- [What this task involves]
Return the entries in full, exactly as they were written.

- [Exercise input]
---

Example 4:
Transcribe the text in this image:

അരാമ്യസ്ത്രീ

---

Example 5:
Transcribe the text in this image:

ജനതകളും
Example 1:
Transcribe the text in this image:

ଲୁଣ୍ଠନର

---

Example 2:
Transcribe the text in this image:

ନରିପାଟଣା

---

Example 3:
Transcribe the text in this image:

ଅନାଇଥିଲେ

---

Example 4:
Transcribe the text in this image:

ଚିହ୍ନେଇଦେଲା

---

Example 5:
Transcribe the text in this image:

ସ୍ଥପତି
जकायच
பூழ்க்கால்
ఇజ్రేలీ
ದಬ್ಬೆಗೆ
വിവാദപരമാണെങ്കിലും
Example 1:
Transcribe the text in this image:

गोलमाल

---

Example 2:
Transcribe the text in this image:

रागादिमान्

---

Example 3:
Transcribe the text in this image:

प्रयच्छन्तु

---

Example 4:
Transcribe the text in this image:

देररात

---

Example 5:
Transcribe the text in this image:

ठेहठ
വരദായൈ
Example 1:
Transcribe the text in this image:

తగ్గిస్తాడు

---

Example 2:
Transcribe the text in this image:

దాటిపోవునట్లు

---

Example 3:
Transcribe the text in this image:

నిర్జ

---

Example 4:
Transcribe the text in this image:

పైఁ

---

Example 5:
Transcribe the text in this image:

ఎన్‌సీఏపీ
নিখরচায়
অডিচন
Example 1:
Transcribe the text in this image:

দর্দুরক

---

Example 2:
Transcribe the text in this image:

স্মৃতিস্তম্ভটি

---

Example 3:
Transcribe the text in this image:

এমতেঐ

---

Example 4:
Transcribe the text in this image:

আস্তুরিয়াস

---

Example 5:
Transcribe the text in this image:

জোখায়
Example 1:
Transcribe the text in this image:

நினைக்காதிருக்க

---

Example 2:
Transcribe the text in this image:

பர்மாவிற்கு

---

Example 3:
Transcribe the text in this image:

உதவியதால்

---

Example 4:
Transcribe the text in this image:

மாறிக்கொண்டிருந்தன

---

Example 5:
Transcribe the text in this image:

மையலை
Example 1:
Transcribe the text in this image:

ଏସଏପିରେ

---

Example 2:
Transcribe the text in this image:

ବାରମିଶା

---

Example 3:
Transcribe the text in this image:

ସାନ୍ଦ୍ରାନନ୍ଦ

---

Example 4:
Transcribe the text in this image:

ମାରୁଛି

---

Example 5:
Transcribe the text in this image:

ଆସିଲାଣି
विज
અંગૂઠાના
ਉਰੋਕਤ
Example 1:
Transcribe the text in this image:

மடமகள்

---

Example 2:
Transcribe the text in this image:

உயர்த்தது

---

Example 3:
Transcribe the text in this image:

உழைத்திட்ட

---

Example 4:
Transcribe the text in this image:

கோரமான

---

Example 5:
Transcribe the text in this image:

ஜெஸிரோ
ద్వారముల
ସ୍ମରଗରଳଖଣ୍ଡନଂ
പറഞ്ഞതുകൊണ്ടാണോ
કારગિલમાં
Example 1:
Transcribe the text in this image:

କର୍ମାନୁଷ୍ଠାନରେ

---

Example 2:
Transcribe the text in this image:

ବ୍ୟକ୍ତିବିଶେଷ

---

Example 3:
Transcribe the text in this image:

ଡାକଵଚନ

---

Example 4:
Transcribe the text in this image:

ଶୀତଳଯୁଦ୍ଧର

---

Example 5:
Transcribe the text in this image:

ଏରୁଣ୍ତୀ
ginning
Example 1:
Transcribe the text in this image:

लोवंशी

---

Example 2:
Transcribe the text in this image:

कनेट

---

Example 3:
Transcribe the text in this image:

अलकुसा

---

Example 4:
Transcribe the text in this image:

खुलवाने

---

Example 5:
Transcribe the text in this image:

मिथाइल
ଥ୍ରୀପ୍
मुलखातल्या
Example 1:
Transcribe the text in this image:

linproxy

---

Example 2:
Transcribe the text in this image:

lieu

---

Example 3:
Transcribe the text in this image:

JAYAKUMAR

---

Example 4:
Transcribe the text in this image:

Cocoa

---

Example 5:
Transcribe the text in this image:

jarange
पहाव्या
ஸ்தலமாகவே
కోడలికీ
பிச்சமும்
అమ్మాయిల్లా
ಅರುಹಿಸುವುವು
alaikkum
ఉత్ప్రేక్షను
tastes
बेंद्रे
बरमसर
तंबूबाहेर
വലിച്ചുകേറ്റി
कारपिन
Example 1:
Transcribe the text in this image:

- [Output of the task]
---

Example 4:
Transcribe the text in this image:

അരാമ്യസ്ത്രീ

---

Example 5:
Transcribe the text in this image:

ജനതകളും
Example 1:
Transcribe the text in this image:

ଲୁଣ୍ଠନର

---

Example 2:
Transcribe the text in this image:

ନରିପାଟଣା

---

Example 3:
Transcribe the text in this image:

ଅନାଇଥିଲେ

---

Example 4:
Transcribe the text in this image:

ଚିହ୍ନେଇଦେଲା

---

Example 5:
Transcribe the text in this image:

ସ୍ଥପତି
जकायच
பூழ்க்கால்
ఇజ్రేలీ
ದಬ್ಬೆಗೆ
വിവാദപരമാണെങ്കിലും
Example 1:
Transcribe the text in this image:

गोलमाल

---

Example 2:
Transcribe the text in this image:

रागादिमान्

---

Example 3:
Transcribe the text in this image:

प्रयच्छन्तु

---

Example 4:
Transcribe the text in this image:

देररात

---

Example 5:
Transcribe the text in this image:

ठेहठ
വരദായൈ
Example 1:
Transcribe the text in this image:

తగ్గిస్తాడు

---

Example 2:
Transcribe the text in this image:

దాటిపోవునట్లు

---

Example 3:
Transcribe the text in this image:

నిర్జ

---

Example 4:
Transcribe the text in this image:

పైఁ

---

Example 5:
Transcribe the text in this image:

ఎన్‌సీఏపీ
নিখরচায়
অডিচন
Example 1:
Transcribe the text in this image:

দর্দুরক

---

Example 2:
Transcribe the text in this image:

স্মৃতিস্তম্ভটি

---

Example 3:
Transcribe the text in this image:

এমতেঐ

---

Example 4:
Transcribe the text in this image:

আস্তুরিয়াস

---

Example 5:
Transcribe the text in this image:

জোখায়
Example 1:
Transcribe the text in this image:

நினைக்காதிருக்க

---

Example 2:
Transcribe the text in this image:

பர்மாவிற்கு

---

Example 3:
Transcribe the text in this image:

உதவியதால்

---

Example 4:
Transcribe the text in this image:

மாறிக்கொண்டிருந்தன

---

Example 5:
Transcribe the text in this image:

மையலை
Example 1:
Transcribe the text in this image:

ଏସଏପିରେ

---

Example 2:
Transcribe the text in this image:

ବାରମିଶା

---

Example 3:
Transcribe the text in this image:

ସାନ୍ଦ୍ରାନନ୍ଦ

---

Example 4:
Transcribe the text in this image:

ମାରୁଛି

---

Example 5:
Transcribe the text in this image:

ଆସିଲାଣି
विज
અંગૂઠાના
ਉਰੋਕਤ
Example 1:
Transcribe the text in this image:

மடமகள்

---

Example 2:
Transcribe the text in this image:

உயர்த்தது

---

Example 3:
Transcribe the text in this image:

உழைத்திட்ட

---

Example 4:
Transcribe the text in this image:

கோரமான

---

Example 5:
Transcribe the text in this image:

ஜெஸிரோ
ద్వారముల
ସ୍ମରଗରଳଖଣ୍ଡନଂ
പറഞ്ഞതുകൊണ്ടാണോ
કારગિલમાં
Example 1:
Transcribe the text in this image:

କର୍ମାନୁଷ୍ଠାନରେ

---

Example 2:
Transcribe the text in this image:

ବ୍ୟକ୍ତିବିଶେଷ

---

Example 3:
Transcribe the text in this image:

ଡାକଵଚନ

---

Example 4:
Transcribe the text in this image:

ଶୀତଳଯୁଦ୍ଧର

---

Example 5:
Transcribe the text in this image:

ଏରୁଣ୍ତୀ
ginning
Example 1:
Transcribe the text in this image:

लोवंशी

---

Example 2:
Transcribe the text in this image:

कनेट

---

Example 3:
Transcribe the text in this image:

अलकुसा

---

Example 4:
Transcribe the text in this image:

खुलवाने

---

Example 5:
Transcribe the text in this image:

मिथाइल
ଥ୍ରୀପ୍
मुलखातल्या
Example 1:
Transcribe the text in this image:

linproxy

---

Example 2:
Transcribe the text in this image:

lieu

---

Example 3:
Transcribe the text in this image:

JAYAKUMAR

---

Example 4:
Transcribe the text in this image:

Cocoa

---

Example 5:
Transcribe the text in this image:

jarange
पहाव्या
ஸ்தலமாகவே
కోడలికీ
பிச்சமும்
అమ్మాయిల్లా
ಅರುಹಿಸುವುವು
alaikkum
ఉత్ప్రేక్షను
tastes
बेंद्रे
बरमसर
तंबूबाहेर
വലിച്ചുകേറ്റി
कारपिन
Example 1:
Transcribe the text in this image:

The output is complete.